Available data section start

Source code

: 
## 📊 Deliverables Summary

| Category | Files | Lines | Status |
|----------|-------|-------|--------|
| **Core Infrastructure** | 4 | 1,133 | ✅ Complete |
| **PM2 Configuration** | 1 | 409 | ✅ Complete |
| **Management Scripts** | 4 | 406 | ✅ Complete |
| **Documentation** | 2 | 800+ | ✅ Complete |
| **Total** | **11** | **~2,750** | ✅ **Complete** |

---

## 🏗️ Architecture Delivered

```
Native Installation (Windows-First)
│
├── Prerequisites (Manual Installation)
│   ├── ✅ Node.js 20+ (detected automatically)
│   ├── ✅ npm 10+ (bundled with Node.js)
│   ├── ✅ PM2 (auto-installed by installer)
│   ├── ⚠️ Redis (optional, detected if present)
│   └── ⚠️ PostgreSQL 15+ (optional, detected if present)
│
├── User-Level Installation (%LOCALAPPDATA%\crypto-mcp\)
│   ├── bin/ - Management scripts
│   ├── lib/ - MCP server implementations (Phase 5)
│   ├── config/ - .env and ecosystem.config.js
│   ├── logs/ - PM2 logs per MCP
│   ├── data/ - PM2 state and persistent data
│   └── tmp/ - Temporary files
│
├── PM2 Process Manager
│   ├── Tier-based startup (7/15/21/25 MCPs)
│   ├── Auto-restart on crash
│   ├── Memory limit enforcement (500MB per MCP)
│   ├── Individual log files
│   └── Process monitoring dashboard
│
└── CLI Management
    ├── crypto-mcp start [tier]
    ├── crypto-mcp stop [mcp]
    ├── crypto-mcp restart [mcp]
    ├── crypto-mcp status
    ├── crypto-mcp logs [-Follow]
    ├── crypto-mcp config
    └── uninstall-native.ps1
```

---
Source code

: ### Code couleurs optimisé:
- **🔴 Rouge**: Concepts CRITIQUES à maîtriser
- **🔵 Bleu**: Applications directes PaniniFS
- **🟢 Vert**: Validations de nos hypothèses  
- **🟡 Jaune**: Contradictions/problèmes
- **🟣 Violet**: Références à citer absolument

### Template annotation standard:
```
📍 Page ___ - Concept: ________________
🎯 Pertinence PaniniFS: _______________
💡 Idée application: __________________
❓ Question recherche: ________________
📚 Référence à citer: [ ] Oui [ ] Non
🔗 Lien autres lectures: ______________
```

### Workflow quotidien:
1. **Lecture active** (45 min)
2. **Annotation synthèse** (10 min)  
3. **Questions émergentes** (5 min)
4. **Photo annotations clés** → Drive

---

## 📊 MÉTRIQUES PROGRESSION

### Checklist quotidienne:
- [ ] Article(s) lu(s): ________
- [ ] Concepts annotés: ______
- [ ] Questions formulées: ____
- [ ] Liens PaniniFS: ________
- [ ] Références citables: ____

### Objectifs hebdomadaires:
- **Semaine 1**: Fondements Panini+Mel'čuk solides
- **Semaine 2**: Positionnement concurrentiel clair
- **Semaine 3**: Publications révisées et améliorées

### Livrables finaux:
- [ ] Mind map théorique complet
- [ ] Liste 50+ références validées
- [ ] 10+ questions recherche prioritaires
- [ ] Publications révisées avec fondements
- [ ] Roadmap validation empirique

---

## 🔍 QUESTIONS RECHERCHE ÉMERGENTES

Available data section end

Beginning with the line that contains "- **Semaine 3**: Publications", set down every line through the end of the data without change.

- **Semaine 3**: Publications révisées et améliorées

### Livrables finaux:
- [ ] Mind map théorique complet
- [ ] Liste 50+ références validées
- [ ] 10+ questions recherche prioritaires
- [ ] Publications révisées avec fondements
- [ ] Roadmap validation empirique

---

## 🔍 QUESTIONS RECHERCHE ÉMERGENTES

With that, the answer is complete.